A: There isn't a magic number of "vacation days" you can spend eating all the Mexican food and margaritas you want before you start to gain weight, but the good news is there are certain tactics for your post vacation diet that can help your body "recover" after a few days off the wagon.

First, to determine how much weight you'll gain after a few days of unhealthy eating, use the same calculations you'd use if you want to drop weight. An extra 1,000 calories per day would cause you to gain about two pounds per week, while an extra 500 calories per day which would cause a one-pound weight gain in a week.
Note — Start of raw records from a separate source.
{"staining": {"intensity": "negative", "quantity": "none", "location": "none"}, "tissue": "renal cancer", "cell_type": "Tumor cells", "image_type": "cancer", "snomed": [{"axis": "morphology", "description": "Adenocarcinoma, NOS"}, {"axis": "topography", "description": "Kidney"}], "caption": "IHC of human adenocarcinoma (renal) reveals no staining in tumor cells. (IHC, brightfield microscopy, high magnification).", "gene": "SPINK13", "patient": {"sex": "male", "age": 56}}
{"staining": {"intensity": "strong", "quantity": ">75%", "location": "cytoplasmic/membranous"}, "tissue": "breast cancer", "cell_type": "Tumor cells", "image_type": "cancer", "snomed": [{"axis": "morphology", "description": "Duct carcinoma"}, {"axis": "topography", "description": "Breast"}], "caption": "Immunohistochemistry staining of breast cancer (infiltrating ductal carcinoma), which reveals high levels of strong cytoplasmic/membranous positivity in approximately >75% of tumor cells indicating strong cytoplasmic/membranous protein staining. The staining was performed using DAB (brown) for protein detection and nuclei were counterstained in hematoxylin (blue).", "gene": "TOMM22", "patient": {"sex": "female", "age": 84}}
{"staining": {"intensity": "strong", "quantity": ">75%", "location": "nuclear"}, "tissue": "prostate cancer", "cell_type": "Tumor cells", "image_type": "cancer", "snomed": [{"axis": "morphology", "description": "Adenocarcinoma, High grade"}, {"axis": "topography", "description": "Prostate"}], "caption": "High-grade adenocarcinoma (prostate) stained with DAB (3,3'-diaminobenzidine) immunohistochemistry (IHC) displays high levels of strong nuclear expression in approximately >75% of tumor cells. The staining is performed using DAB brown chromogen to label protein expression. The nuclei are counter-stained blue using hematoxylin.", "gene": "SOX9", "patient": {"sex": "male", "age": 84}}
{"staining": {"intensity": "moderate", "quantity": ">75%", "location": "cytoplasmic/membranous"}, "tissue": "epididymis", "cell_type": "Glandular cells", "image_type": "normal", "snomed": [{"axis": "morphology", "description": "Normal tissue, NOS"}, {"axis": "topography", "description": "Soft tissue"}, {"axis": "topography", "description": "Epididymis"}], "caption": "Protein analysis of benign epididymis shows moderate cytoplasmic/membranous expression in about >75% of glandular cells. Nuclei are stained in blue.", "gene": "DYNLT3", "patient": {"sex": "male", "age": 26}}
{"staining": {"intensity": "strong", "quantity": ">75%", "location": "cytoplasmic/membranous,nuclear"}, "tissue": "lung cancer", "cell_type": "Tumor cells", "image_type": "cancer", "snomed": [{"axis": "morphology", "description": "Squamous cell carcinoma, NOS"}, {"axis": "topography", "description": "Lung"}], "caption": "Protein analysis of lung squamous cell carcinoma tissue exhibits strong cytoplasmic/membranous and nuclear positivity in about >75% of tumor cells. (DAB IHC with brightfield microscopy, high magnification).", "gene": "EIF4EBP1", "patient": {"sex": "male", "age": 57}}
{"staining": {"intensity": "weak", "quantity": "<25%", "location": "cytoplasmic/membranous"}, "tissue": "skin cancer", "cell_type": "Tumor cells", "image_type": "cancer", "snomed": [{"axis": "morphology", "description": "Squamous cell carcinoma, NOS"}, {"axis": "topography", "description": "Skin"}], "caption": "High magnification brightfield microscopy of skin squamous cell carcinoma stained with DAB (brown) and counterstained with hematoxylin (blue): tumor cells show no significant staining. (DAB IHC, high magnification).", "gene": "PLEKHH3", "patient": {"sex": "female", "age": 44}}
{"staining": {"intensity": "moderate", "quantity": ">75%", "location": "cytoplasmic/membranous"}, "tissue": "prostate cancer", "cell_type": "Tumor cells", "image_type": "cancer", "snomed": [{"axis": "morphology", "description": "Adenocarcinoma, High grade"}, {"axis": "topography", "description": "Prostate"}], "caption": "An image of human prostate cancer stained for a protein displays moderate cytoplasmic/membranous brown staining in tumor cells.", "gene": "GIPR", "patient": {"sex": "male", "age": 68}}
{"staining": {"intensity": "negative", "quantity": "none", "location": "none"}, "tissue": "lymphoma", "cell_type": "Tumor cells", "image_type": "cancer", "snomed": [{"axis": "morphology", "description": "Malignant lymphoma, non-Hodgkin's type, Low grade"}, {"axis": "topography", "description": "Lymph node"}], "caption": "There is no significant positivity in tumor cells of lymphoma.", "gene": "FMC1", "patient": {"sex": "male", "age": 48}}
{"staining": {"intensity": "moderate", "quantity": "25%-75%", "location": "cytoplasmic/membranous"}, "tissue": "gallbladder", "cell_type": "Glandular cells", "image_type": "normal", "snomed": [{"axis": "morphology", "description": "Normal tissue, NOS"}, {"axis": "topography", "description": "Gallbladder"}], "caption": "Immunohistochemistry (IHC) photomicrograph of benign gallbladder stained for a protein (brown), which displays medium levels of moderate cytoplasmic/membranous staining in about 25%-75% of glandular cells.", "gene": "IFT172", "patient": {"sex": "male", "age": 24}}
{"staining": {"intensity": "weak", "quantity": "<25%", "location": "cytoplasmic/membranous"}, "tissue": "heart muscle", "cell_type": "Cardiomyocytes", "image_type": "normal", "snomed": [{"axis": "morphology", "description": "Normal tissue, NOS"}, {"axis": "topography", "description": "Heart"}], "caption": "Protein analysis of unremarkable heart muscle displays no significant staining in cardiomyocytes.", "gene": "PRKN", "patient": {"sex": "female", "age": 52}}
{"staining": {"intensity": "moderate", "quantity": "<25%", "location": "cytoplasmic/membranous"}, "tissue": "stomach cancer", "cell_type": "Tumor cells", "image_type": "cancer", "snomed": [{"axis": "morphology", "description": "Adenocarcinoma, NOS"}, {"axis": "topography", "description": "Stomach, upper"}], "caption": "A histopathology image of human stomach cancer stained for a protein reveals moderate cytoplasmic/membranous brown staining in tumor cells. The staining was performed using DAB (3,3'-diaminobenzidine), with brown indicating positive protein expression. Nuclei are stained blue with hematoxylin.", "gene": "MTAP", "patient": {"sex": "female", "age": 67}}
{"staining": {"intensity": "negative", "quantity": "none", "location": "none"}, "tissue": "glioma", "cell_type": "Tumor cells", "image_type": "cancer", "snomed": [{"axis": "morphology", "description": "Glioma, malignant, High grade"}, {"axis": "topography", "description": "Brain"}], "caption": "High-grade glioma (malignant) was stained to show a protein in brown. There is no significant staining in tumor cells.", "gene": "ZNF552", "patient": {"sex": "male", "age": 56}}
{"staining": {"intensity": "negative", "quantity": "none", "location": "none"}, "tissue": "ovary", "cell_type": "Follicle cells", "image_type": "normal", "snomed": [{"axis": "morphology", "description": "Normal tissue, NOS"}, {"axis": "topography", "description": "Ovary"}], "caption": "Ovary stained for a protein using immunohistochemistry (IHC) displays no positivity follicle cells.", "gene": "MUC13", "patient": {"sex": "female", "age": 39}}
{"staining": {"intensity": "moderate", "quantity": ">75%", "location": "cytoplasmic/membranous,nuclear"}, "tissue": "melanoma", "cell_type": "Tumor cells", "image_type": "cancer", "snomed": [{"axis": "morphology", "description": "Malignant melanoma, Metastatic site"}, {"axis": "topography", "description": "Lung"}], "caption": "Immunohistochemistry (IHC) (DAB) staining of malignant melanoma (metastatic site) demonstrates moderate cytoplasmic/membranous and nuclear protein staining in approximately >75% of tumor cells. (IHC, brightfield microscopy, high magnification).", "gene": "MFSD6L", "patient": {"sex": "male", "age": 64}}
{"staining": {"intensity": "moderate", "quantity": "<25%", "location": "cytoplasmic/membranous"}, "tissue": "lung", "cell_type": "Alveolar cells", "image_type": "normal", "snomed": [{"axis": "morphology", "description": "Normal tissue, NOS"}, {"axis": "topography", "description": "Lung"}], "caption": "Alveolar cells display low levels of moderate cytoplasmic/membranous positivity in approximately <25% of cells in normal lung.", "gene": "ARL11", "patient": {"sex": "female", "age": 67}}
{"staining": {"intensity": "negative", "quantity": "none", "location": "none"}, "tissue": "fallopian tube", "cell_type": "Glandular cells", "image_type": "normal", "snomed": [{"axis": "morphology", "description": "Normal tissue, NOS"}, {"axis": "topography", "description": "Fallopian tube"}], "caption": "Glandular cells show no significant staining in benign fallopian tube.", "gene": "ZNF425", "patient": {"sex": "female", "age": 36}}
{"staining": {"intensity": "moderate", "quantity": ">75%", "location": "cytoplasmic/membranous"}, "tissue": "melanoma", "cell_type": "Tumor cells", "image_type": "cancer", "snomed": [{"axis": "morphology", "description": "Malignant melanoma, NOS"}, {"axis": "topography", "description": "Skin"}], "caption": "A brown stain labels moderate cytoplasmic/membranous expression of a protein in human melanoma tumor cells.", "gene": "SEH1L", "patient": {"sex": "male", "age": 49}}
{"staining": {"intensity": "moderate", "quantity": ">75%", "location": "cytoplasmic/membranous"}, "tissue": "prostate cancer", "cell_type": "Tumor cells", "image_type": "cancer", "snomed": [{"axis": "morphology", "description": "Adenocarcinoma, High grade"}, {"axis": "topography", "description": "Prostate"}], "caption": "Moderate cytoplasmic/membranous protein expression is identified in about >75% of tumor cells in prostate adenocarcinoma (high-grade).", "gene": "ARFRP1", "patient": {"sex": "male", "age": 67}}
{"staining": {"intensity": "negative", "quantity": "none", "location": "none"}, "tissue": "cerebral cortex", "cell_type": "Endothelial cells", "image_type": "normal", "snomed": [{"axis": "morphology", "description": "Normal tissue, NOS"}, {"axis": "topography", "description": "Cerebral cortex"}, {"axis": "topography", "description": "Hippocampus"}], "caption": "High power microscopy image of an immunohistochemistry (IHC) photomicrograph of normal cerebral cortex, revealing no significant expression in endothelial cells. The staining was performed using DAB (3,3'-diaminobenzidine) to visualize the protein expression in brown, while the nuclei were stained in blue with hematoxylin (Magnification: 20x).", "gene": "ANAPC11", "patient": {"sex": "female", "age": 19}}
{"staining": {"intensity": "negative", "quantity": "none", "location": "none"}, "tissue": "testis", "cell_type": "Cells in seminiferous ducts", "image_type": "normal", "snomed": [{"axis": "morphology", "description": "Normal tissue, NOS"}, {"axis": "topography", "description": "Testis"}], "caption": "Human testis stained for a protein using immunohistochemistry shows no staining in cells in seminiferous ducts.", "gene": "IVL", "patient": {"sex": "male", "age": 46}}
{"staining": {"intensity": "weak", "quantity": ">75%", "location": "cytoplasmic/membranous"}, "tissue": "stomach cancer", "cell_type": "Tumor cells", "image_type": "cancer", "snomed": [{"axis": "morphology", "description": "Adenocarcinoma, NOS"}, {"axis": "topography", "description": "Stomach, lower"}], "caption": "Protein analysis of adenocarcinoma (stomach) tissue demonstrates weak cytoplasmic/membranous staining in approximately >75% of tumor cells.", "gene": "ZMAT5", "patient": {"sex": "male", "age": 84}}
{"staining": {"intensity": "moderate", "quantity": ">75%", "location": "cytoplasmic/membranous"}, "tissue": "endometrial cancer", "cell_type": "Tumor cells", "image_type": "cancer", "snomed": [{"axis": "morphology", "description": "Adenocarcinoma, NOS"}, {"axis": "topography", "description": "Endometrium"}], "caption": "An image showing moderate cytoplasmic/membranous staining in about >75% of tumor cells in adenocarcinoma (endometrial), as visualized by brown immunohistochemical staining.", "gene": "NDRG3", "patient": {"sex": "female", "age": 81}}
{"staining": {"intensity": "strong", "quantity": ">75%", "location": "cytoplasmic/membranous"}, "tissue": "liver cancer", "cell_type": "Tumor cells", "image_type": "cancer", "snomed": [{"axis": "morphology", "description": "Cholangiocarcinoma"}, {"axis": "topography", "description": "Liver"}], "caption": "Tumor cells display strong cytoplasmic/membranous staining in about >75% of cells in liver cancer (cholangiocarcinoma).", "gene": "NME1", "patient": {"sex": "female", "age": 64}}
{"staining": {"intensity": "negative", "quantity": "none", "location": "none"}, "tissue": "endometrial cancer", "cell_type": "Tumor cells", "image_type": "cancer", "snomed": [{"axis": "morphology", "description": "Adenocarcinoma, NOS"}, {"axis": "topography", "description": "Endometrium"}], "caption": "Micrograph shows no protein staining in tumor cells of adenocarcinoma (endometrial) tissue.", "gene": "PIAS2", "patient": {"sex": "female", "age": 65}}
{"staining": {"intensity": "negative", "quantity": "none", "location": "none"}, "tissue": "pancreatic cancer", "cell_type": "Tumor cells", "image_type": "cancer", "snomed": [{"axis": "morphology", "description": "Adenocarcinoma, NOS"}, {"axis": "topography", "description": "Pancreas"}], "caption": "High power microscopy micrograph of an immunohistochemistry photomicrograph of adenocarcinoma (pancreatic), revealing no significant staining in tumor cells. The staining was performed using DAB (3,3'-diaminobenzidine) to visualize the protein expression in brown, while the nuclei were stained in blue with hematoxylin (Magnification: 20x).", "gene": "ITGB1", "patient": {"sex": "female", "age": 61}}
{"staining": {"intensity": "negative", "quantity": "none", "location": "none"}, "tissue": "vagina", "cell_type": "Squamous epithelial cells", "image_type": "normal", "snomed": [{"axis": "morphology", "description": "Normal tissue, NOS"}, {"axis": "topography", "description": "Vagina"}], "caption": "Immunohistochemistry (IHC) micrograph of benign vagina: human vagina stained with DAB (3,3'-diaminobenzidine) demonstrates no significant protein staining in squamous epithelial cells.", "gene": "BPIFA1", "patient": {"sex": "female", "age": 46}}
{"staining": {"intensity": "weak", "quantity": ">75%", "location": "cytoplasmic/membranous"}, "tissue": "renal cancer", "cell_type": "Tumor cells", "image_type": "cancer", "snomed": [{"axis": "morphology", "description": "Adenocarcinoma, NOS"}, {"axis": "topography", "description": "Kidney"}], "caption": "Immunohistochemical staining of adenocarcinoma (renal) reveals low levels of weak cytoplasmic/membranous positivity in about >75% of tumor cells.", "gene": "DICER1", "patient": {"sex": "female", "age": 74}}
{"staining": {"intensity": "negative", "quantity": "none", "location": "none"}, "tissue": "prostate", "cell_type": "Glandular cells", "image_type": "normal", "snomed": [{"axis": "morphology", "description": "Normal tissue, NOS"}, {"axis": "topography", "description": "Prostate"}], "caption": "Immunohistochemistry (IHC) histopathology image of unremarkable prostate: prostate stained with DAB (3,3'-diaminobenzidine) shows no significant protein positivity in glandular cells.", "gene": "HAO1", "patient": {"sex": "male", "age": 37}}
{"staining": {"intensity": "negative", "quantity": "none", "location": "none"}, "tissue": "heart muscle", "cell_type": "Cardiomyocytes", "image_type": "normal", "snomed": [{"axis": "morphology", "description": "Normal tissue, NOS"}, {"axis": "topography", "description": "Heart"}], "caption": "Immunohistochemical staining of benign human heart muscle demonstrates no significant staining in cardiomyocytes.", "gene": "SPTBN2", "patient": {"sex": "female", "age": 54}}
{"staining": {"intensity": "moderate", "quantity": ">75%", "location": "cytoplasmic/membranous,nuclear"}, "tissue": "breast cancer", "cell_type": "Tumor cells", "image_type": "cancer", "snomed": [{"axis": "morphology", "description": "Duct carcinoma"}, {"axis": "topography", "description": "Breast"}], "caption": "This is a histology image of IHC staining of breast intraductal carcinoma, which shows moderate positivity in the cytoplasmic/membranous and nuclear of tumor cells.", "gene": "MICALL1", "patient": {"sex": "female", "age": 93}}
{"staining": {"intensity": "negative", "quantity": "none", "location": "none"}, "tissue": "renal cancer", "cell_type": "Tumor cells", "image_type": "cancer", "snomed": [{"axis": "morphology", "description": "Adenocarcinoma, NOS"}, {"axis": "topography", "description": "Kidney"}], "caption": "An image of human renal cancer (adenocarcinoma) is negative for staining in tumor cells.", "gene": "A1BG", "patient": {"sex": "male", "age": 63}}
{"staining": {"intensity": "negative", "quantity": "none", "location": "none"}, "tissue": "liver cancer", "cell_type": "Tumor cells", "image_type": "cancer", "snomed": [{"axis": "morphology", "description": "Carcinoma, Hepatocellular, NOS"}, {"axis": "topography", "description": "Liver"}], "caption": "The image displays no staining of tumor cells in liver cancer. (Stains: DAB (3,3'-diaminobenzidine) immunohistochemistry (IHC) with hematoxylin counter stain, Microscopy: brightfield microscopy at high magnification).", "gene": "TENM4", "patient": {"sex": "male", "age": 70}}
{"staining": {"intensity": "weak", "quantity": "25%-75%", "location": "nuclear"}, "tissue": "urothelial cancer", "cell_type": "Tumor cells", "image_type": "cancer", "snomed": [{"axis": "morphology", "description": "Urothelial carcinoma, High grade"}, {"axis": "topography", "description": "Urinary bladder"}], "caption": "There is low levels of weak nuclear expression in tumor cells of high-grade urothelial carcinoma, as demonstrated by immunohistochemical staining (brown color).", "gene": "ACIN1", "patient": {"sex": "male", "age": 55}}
Secondly, consider how you were eating previously. If you have been chronically under-eating and over-restricting calories, you will most likely gain more than one or two pounds in a week. We underestimate the terrible effects on our metabolism that chronic under-eating has, and unproportional weight gain with increased calories is one of them.

However, there is also an interesting upside to eating more food. Research shows that when you overeat for several days, your body responds by increasing the amount of calories burned. That's right, overfeeding (the scientific name for overeating) leads to a temporary increase in your metabolic rate that can range from 4 to 12 percent. But you should note this increase in calories burned does not completely counteract the increase in calories consumed, so you'll still gain weight.

Fortunately, if you've overindulged on delicious food on vacation (which is great!), you can easily recover. Simply go back to your normal clean-eating habits and active lifestyle, and any weight that you gained while on vacation will come off. What you shouldn't do is start aggressively dieting and restricting your calories. This can promote a "binge and restrict pattern," which may or may not have have negative impacts on your metabolism in the short term, but over the long term it lays the groundwork for an unhealthy relationship with food.

If you would like to take a more proactive approach to losing those extra vacation pounds, try calorie/carb cycling. This approach was shown in a 2013 study published in the British Journal of Nutrition to be almost twice as effective as just restricting your calories. Here's the plan that researchers used:

● Five days a week: Follow a slightly restricted, Mediterranean-inspired diet (1500 calories/day, 40/30/30 percent ratio of calories from carbs/protein/fat)

● Two days a week: Follow a carbohydrate- and calorie-restricted diet (650 calories/day, fewer than 50 grams carbs/day)

You can select when to follow the low-calorie days any day of the week, but I recommend that you choose nonconsecutive and non-training days. This style of eating not only showed greater improvements in fat loss over the course of 12 weeks (nine pounds vs. five pounds of fat), but it also led to greater improvement in metabolic health. This diet approach was also shown to be an effective means of longer-term (six months) weight loss, even when the higher calorie days were set at 1,900 calories per day.